■ TO DO
What lines below contain the string "Systems"? List them all.

-- ENTRIES SUPPLIED follows --

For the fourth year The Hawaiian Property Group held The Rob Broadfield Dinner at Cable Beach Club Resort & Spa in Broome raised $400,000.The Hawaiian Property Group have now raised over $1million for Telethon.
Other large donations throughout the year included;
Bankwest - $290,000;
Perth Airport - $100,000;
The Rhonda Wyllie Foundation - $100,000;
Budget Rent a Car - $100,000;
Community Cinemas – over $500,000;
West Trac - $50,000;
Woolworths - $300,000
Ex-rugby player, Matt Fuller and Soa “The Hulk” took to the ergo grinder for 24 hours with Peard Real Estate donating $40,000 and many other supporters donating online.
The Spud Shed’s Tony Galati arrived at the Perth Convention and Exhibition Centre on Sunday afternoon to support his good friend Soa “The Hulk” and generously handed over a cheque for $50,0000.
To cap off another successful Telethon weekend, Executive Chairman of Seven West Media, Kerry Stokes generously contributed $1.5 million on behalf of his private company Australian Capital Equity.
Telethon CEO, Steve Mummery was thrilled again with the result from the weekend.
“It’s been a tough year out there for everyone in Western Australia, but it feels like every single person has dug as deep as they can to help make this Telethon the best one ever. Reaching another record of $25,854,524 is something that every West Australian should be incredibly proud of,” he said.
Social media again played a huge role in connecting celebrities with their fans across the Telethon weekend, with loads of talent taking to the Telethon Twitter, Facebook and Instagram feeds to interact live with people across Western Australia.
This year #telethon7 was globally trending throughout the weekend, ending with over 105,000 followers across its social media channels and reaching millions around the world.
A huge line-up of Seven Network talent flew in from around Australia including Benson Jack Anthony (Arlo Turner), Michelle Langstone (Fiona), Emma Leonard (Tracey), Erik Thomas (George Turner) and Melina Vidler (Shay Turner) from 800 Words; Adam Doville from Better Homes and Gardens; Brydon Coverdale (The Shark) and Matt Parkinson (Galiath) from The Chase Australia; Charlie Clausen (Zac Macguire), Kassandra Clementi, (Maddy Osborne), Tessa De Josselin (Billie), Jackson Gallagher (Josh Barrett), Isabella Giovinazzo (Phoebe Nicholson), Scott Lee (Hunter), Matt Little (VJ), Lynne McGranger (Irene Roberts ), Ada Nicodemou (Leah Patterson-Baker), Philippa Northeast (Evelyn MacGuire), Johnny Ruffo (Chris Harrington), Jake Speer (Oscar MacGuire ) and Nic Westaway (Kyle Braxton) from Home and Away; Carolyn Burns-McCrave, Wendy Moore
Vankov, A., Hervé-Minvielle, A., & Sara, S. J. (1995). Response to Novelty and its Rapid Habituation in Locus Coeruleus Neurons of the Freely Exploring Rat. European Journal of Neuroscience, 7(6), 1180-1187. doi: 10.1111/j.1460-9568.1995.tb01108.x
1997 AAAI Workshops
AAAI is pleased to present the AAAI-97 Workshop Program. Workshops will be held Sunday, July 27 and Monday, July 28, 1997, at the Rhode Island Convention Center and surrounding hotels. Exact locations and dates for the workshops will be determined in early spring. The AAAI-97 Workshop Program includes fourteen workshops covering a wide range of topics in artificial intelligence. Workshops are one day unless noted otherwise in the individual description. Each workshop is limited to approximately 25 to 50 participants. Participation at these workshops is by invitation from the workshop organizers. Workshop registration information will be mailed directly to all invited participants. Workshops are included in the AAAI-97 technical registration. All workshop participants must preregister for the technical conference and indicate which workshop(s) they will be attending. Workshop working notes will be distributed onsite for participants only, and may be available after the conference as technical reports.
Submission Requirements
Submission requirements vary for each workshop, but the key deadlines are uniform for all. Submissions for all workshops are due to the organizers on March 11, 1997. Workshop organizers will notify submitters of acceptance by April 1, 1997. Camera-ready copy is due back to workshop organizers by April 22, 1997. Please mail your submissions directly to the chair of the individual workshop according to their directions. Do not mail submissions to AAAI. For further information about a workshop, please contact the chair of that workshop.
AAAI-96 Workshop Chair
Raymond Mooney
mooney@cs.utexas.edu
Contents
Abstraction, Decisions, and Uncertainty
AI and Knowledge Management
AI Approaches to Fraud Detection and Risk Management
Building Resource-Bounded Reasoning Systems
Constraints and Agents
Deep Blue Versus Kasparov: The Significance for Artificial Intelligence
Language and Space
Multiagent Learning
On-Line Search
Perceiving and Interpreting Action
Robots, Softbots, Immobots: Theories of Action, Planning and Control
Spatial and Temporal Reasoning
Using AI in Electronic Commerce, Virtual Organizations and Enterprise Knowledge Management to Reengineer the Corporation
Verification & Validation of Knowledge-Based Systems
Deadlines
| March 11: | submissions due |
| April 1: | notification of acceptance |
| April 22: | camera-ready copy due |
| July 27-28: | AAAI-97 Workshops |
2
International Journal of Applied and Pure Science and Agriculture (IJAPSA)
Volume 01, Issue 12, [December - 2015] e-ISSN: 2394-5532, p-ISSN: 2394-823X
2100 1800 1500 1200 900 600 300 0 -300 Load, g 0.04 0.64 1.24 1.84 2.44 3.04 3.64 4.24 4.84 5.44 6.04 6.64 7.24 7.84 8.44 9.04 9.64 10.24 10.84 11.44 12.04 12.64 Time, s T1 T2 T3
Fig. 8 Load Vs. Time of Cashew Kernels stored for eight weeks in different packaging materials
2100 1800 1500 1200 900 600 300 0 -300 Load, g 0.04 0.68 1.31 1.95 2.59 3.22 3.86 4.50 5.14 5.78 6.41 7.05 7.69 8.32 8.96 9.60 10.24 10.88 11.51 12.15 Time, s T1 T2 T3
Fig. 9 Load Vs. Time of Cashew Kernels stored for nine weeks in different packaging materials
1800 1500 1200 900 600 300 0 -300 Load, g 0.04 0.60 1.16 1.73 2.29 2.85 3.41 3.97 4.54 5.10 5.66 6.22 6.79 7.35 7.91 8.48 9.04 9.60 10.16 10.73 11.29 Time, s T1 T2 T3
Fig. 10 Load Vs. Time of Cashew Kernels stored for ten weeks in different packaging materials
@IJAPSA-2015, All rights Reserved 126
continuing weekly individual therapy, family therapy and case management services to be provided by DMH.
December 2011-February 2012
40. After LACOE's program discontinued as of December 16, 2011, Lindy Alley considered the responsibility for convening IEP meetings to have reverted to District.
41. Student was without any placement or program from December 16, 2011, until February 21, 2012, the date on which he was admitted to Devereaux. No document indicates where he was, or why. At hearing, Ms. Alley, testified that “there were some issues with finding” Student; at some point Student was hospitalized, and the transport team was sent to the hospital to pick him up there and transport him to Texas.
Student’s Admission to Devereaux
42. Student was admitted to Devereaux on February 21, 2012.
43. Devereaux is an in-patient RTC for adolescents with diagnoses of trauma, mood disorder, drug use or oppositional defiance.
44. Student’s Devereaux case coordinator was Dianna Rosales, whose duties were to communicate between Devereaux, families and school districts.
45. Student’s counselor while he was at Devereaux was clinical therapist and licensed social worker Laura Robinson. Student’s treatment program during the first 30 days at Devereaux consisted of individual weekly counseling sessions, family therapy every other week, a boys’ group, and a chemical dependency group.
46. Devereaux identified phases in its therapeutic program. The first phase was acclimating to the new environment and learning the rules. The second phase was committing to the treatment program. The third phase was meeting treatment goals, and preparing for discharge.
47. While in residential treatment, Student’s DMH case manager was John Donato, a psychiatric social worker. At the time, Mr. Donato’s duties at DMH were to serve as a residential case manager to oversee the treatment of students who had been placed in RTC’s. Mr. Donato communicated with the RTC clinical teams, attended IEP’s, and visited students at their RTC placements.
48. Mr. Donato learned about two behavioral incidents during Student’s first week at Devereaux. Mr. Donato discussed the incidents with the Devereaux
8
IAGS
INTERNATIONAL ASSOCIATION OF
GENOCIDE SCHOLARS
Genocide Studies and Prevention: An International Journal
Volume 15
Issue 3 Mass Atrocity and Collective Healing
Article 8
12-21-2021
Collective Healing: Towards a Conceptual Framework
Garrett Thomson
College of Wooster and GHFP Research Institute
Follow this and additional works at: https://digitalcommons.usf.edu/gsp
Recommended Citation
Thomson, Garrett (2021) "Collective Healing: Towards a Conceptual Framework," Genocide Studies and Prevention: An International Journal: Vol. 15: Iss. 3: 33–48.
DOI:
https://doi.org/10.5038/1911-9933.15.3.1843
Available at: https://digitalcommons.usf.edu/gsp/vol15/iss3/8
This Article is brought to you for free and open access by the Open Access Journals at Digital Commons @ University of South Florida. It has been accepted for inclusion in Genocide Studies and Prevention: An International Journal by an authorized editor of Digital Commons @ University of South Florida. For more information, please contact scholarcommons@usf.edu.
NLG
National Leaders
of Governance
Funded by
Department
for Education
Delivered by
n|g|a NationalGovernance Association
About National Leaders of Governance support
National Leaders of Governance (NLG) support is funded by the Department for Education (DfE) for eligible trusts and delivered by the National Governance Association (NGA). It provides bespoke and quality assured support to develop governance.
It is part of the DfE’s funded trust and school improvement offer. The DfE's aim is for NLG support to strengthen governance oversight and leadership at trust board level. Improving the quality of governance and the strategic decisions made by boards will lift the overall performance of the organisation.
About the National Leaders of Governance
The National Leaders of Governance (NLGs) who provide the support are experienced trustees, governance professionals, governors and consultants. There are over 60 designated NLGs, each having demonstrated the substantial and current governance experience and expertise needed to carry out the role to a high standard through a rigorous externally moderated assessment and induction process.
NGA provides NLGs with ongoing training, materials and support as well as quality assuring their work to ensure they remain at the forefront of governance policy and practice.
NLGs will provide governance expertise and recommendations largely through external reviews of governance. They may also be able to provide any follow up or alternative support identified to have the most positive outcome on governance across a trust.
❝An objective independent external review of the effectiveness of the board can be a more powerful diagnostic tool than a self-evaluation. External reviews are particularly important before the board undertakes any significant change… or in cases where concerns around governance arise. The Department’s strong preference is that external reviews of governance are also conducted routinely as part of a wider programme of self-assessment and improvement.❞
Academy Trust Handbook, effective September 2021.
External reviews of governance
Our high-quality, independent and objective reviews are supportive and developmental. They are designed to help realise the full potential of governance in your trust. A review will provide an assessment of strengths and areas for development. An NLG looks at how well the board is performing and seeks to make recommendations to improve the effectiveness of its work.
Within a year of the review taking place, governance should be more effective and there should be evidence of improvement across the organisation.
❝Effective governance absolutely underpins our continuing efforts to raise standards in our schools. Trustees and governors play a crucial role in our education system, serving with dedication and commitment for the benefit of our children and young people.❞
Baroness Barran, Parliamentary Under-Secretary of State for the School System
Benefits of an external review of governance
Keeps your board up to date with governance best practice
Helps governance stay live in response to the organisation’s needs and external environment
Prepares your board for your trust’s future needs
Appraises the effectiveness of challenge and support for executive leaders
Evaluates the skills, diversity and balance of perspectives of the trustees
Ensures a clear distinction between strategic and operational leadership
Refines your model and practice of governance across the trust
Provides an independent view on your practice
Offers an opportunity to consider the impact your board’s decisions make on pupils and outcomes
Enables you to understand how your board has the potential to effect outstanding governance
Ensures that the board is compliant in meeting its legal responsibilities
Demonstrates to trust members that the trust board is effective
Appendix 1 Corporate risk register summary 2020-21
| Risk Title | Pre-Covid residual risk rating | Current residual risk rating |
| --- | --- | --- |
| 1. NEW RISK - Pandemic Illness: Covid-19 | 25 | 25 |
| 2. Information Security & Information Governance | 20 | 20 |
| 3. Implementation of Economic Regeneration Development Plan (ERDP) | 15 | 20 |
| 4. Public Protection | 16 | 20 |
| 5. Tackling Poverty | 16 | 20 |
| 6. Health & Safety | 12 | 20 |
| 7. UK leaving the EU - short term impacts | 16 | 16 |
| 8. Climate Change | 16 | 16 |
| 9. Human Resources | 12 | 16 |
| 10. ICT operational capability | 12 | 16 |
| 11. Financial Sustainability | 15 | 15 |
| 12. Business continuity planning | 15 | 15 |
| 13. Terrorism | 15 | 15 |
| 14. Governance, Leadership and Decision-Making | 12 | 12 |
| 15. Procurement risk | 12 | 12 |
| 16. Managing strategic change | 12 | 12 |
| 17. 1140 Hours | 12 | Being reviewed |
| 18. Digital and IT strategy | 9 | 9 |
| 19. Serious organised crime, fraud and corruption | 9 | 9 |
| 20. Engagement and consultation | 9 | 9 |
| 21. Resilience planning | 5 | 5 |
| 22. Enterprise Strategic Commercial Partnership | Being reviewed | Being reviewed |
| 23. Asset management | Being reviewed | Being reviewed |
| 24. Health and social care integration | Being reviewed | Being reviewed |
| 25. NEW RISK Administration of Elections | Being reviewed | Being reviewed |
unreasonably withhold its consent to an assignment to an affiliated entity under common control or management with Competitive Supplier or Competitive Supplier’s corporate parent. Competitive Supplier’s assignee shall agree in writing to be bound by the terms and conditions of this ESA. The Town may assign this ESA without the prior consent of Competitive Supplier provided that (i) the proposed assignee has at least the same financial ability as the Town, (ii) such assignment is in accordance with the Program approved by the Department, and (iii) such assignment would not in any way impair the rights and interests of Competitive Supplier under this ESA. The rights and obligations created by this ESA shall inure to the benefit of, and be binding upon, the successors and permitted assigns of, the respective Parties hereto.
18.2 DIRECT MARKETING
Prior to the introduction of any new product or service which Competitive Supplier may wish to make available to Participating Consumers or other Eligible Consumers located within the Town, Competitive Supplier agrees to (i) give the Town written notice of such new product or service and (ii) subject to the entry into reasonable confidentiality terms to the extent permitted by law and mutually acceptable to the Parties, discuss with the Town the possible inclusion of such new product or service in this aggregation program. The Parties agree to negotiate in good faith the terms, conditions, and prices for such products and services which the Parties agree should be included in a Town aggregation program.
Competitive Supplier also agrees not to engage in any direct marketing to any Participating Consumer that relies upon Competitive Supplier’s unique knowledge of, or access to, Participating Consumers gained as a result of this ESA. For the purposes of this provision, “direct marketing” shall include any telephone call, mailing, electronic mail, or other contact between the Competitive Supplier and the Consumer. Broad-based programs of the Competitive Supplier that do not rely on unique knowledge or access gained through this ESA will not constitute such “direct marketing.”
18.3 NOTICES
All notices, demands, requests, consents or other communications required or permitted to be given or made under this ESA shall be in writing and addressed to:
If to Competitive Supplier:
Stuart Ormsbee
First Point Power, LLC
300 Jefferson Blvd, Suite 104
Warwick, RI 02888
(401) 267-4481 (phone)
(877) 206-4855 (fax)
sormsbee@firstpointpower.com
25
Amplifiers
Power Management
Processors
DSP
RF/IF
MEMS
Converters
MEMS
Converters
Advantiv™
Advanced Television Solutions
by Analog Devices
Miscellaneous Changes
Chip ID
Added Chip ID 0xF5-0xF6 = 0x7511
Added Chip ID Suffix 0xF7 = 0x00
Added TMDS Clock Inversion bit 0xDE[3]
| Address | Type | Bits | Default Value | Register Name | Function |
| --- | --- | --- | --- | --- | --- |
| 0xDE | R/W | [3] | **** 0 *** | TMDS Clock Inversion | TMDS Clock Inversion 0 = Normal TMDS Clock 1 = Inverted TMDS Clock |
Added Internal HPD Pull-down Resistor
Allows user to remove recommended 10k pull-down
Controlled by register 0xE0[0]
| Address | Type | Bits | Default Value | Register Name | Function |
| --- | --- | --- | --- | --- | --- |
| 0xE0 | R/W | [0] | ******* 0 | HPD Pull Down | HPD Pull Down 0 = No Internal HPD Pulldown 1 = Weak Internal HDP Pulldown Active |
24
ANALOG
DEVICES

-- ENTRIES SUPPLIED concluded --

■ WRITTEN ANSWER
Building Resource-Bounded Reasoning Systems
Verification & Validation of Knowledge-Based Systems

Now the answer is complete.